Are couples with joint bank accounts happier? ›

According to the survey, a significant portion of married couples who share a joint bank account report a greater degree of happiness. Specifically, two in five Americans with joint bank accounts stated they were "extremely happy" in their marriage (39%), followed closely by a third who felt "very happy" (34%).

Who pays taxes on a joint savings account? ›

Unless otherwise specified, all owners of a joint bank account are responsible for paying taxes on it.
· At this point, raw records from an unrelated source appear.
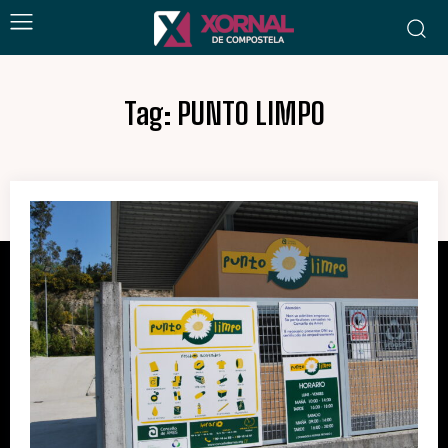
Tag:
PUNTO LIMPO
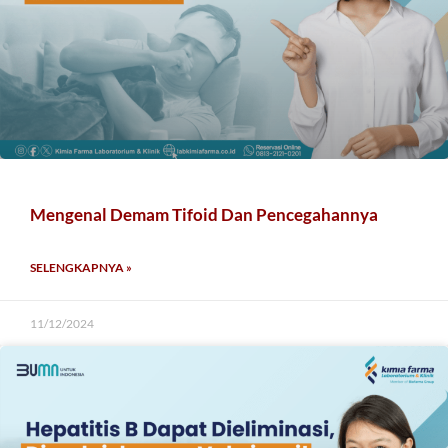
Mengenal Demam Tifoid Dan Pencegahannya
SELENGKAPNYA »
11/12/2024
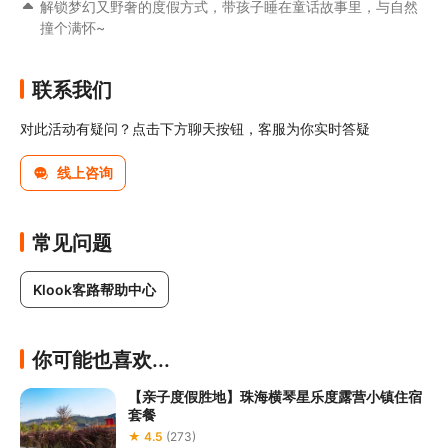
解锁梦幻又野奢的度假方式，带孩子睡在童话故事里，与自然
撞个满怀~
联系我们
对此活动有疑问？点击下方聊天按钮，客服为你实时答疑
线上咨询
常见问题
Klook客路帮助中心
你可能也喜欢...
【亲子度假胜地】珠海横琴星乐度露营小镇住宿
套餐
★ 4.5
(273)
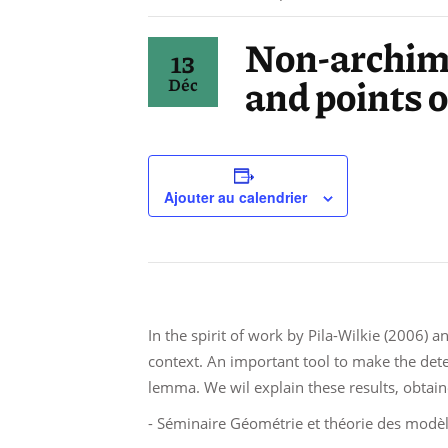
Non-archim
13
and points 
Déc
Ajouter au calendrier
In the spirit of work by Pila-Wilkie (2006)
context. An important tool to make the de
lemma. We wil explain these results, obtain
- Séminaire Géométrie et théorie des modè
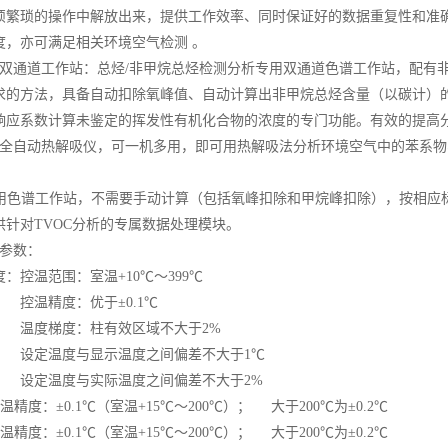
烦繁琐的操作中解放出来，提供工作效率、同时保证好的数据重复性和准
度，亦可满足相关环境空气检测 。
用双通道工作站：总烃/非甲烷总烃检测分析专用双通道色谱工作站，配有非
求的方法，具备自动扣除氧峰值、自动计算出非甲烷总烃含量（以碳计）的专用功
响应系数计算未鉴定的挥发性有机化合物的浓度的专门功能。有效的提高
上全自动热解吸仪，可一机多用，即可用热解吸法分析环境空气中的苯系物
。
用色谱工作站，不需要手动计算（包括氧峰扣除和甲烷峰扣除），按相应
供针对TVOC分析的专属数据处理模块。
术参数：
：控温范围：室温+10℃～399℃
度：优于±0.1℃
度：柱有效区域不大于2%
与显示温度之间偏差不大于1℃
与实际温度之间偏差不大于2%
温精度：±0.1℃（室温+15℃～200℃）； 大于200℃为±0.2℃
温精度：±0.1℃（室温+15℃～200℃）； 大于200℃为±0.2℃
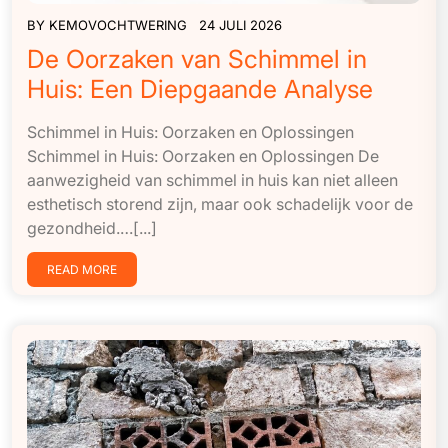
BY
KEMOVOCHTWERING
24 JULI 2026
De Oorzaken van Schimmel in
Huis: Een Diepgaande Analyse
Schimmel in Huis: Oorzaken en Oplossingen
Schimmel in Huis: Oorzaken en Oplossingen De
aanwezigheid van schimmel in huis kan niet alleen
esthetisch storend zijn, maar ook schadelijk voor de
gezondheid.…[...]
READ MORE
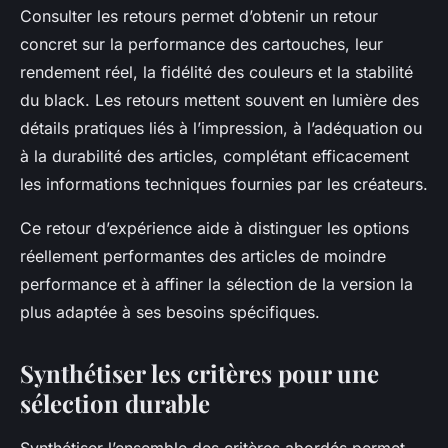
Consulter les retours permet d’obtenir un retour
concret sur la performance des cartouches, leur
rendement réel, la fidélité des couleurs et la stabilité
du black. Les retours mettent souvent en lumière des
détails pratiques liés à l’impression, à l’adéquation ou
à la durabilité des articles, complétant efficacement
les informations techniques fournies par les créateurs.
Ce retour d’expérience aide à distinguer les options
réellement performantes des articles de moindre
performance et à affiner la sélection de la version la
plus adaptée à ses besoins spécifiques.
Synthétiser les critères pour une
sélection durable
Synthétiser l’ensemble des critères abordés permet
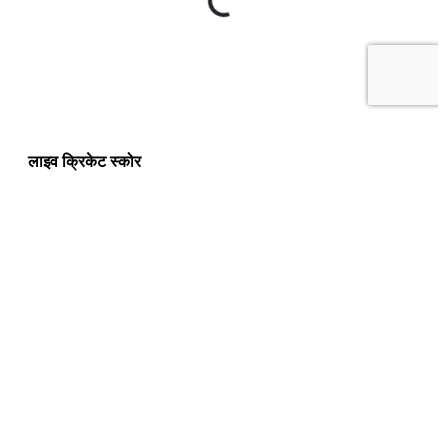
लाइव क्रिकेट स्कोर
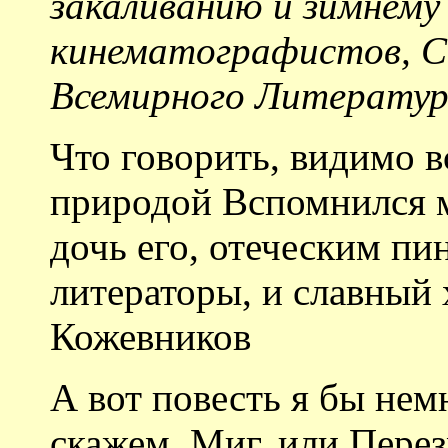
закаливанию и зимнему
кинематографистов, С
Всемирного Литератур
Что говорить, видимо 
природой Вспомнился 
дочь его, отеческим пи
литераторы, и славный
Кожевников
А вот повесть я бы нем
скажем, Миг, или Перез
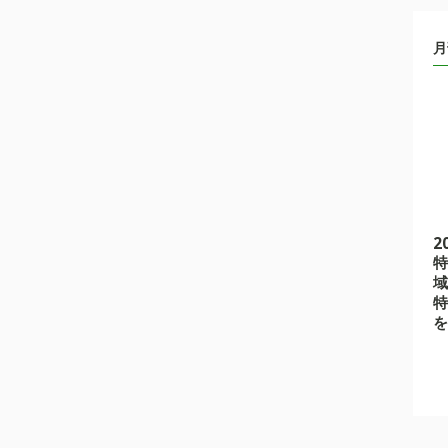
月
2
特
域
特
を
What to do with bank accounts when married? ›

"In most instances, I advise newlyweds to fully merge their finances by opening joint bank accounts," He says. But if you keep an individual bank account open for your own personal spending or business purposes, he says, "This is OK as long as they retitle the accounts to payable on death to their spouse.

Can my wife empty your joint account? ›

Similarly, even if the account is community property, a spouse may be able to withdraw money for reasonable living expenses, legal fees, and children's expenses. However, if one spouse empties the marital property joint bank account without sound justification, they could face repercussions.

Why does my husband want separate bank accounts? ›

Separate accounts can also allow each partner to retain their financial independence and spend or save how they want. That, in turn, may lead to more harmony in a marriage if each spouse doesn't feel as if he or she has to justify spending habits.

What percentage of married couples have separate bank accounts? ›

Recap. Marriages come in all shapes and sizes, and couples do various things either combining or not combining money. We know that the percentage of married couples with separate bank accounts is 39% at least for those having completely separate accounts.

Should couples have joint or separate bank accounts? ›

Couples with a strong, unified vision for their financial future might lean toward joint accounts to foster collaboration and shared responsibility. Conversely, those who value independence or have significantly different financial goals may prefer separate accounts to maintain autonomy.

Can my wife have a separate bank account? ›

If you are living together and you and your partner have separate bank accounts, neither of you can have access to money held in the other partner's account. If one partner dies, any balance in the account will be the property of your partner's estate and cannot be used until the estate is settled.

How to combine bank accounts when married? ›

If you and your spouse already have accounts at the same bank, the process is simple. Both parties should be present, with valid IDs, then you can close one spouse's account completely, transfer their money to the other spouse's account, and add their name.